Generalized Weyl solutions in d=5 Einstein-Gauss-Bonnet theory: the static black ring

TL;DR

This paper extends the construction of static axisymmetric solutions to Einstein-Gauss-Bonnet gravity in five dimensions and provides numerical evidence for the existence of static black rings, highlighting the impact of the Gauss-Bonnet term.

Contribution

It generalizes Weyl coordinates and rod-structure to Einstein-Gauss-Bonnet theory and demonstrates the existence of static black rings in this context.

Findings

Static black rings exist in Einstein-Gauss-Bonnet theory in five dimensions.

The Gauss-Bonnet term reduces the conical excess of black rings.
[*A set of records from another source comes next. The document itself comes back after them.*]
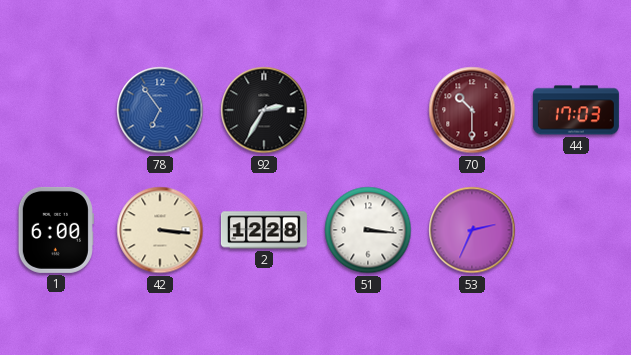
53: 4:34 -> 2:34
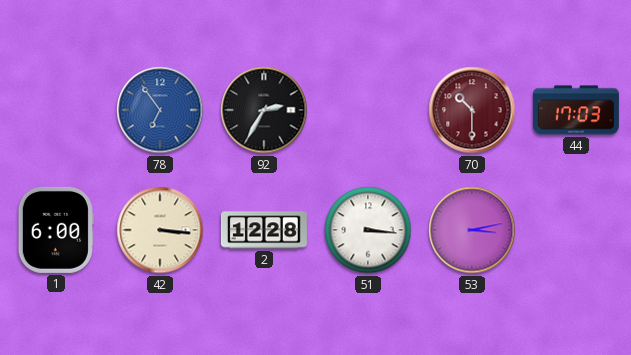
53: 2:34 -> 3:13
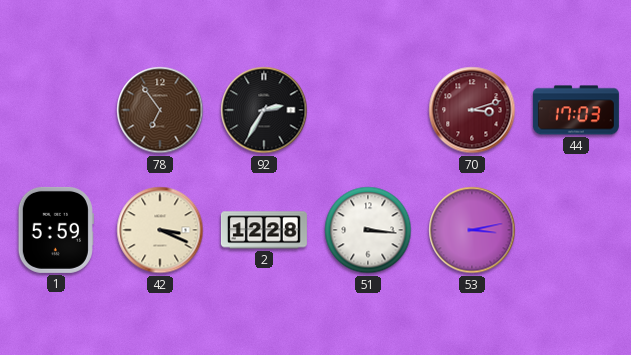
78 dial: blue -> brown
70: 10:30 -> 3:12
1: 6:00 -> 5:59
42: 3:16 -> 3:19
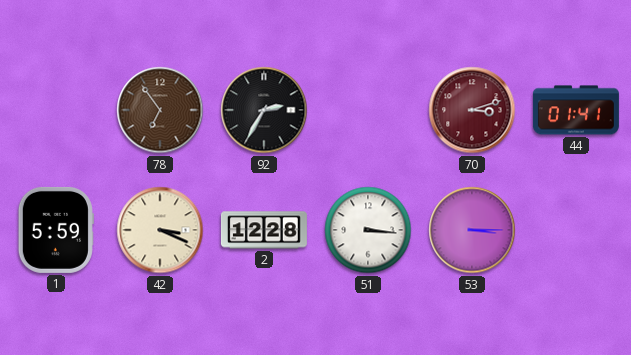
44: 17:03 -> 01:41
53: 3:13 -> 3:15
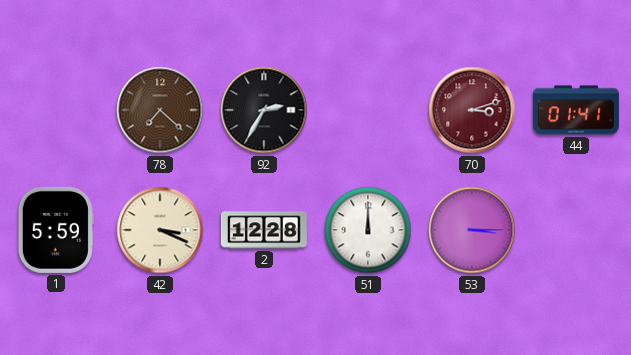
78: 6:54 -> 7:22
51: 3:16 -> 12:00
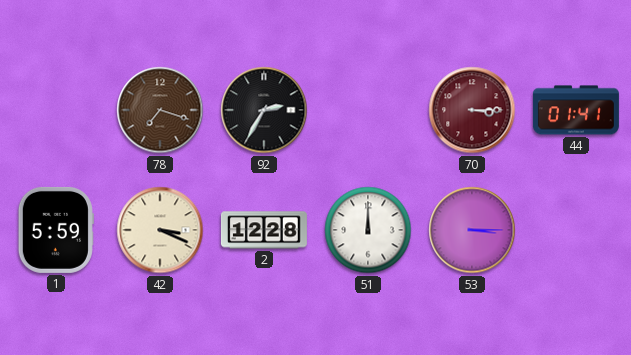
78: 7:22 -> 7:18
70: 3:12 -> 3:15
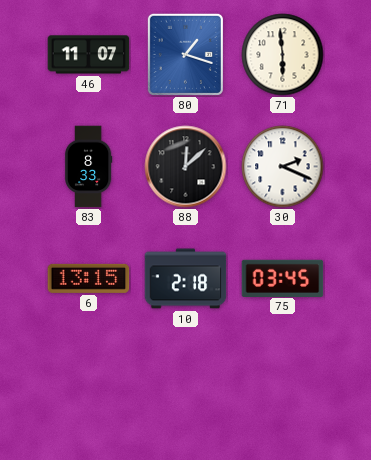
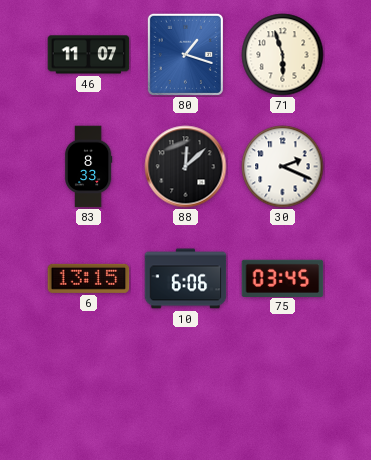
71: 5:59 -> 5:57
10: 2:18 -> 6:06
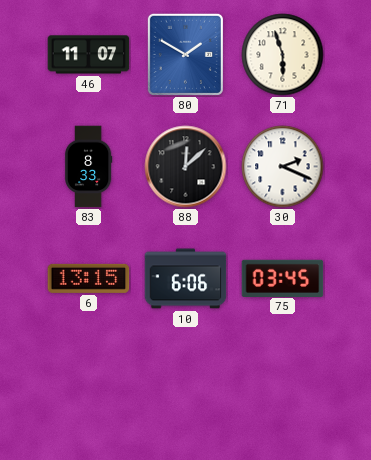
80: 1:18 -> 1:50
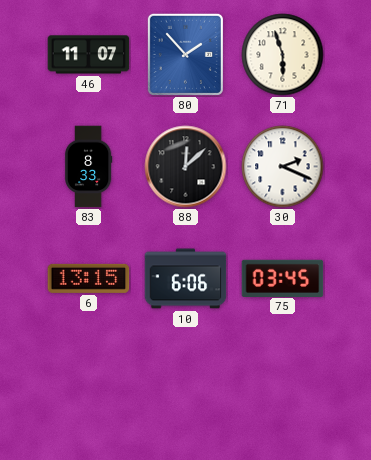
80: 1:50 -> 1:53
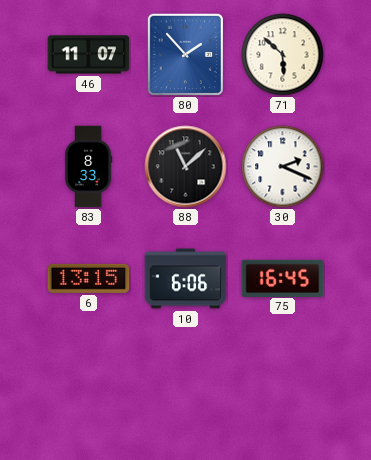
71: 5:57 -> 5:52
88: 12:08 -> 11:08
75: 03:45 -> 16:45
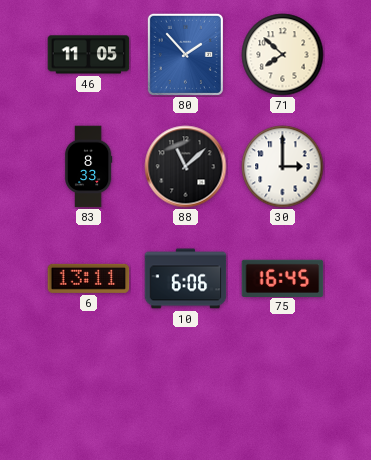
46: 11:07 -> 11:05
71: 5:52 -> 7:52
30: 2:19 -> 3:00
6: 13:15 -> 13:11
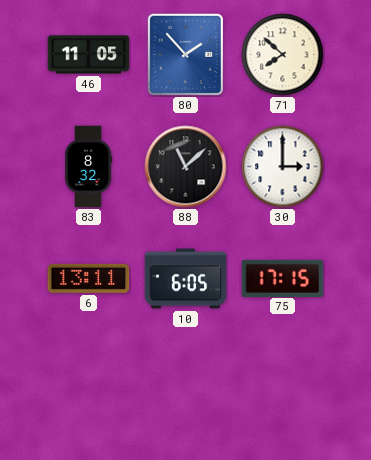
83: 8:33 -> 8:32
10: 6:06 -> 6:05
75: 16:45 -> 17:15
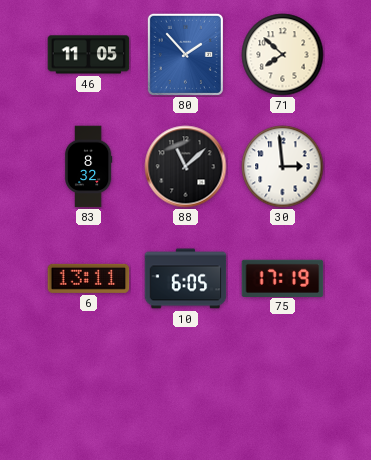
30: 3:00 -> 2:59
75: 17:15 -> 17:19
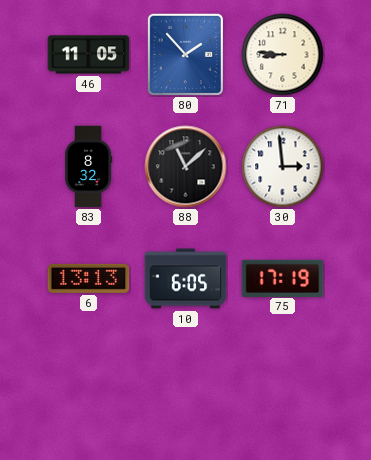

Black rings exist up to a maximum Gauss-Bonnet coupling, which matches the black string limit at large radius.

Abstract

We argue that the Weyl coordinates and the rod-structure employed to construct static axisymmetric solutions in higher dimensional Einstein gravity can be generalized to the Einstein-Gauss-Bonnet theory. As a concrete application of the general formalism, we present numerical evidence for the existence of static black ring solutions in Einstein-Gauss-Bonnet theory in five spacetime dimensions. They approach asymptotically the Minkowski background and are supported against collapse by a conical singularity in the form of a disk. An interesting feature of these solutions is that the Gauss-Bonnet term reduces the conical excess of the static black rings. Analogous to the Einstein-Gauss-Bonnet black strings, for a given mass the static black rings exist up to a maximal value of the Gauss-Bonnet coupling constant $\alpha'$. Moreover, in the limit of large ring radius, the suitably rescaled black ring maximal value of $\alpha'$ and the black string maximal value of $\alpha'$ agree.